Expected Rates of Return
  • Businesses make investment decisions using cost/benefit analysis. 
  • Businesses determine benefits by determining the expected rate of return. 
  • Businesses count the costs by interest costs. 
  • Businesses determine the amount of investment they should undertake by comparing the expected rate of return to the interest cost. 
    • If the expected return is greater than the interest cost, then they should invest. 
    • If the expected rate of return is less than the interest cost, then they shouldn't invest.

Real (r%) v. Nominal (i%)
  • The nominal interest rate (i%) is the observable rate of interest.
  • Real interest rate (r%) subtracts out the inflation rate (π%) and is only known ex post facto. 
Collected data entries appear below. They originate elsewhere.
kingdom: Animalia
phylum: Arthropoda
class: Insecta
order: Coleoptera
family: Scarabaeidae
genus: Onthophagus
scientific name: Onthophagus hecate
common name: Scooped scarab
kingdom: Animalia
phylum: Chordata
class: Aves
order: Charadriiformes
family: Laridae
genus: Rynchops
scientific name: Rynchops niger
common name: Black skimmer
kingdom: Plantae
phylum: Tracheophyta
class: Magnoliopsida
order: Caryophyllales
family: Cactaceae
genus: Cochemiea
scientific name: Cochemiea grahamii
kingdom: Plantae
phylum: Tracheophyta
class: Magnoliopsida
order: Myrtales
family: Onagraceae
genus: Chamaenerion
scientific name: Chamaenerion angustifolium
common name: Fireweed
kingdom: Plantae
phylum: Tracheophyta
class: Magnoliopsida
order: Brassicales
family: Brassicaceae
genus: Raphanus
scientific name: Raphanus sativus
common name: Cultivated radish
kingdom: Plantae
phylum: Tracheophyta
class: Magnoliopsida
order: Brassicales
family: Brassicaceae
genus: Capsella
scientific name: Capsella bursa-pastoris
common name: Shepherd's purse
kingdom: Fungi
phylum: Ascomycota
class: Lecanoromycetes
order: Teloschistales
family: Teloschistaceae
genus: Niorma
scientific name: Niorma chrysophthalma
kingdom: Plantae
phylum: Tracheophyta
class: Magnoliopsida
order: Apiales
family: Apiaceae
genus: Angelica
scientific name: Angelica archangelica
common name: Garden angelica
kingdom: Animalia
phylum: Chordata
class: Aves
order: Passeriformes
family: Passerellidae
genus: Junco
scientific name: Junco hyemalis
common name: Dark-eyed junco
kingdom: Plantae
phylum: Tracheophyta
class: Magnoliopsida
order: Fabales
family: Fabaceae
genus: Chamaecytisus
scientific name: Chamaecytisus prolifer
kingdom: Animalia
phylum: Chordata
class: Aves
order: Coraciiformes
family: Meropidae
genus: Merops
  • The real interest rate determines the cost of an investment decision. The equation is as follows: r% = i% - π%

Invest Demand Curve 
  • The shape of the investment demand (ID) curve is downward sloping 
  • When interest rates are high, fewer investments are profitable
  • When interest rates are low, more investments are profitable. 
  • Conversely, there are few investments that yield high rates of return and many that yield low rates of return.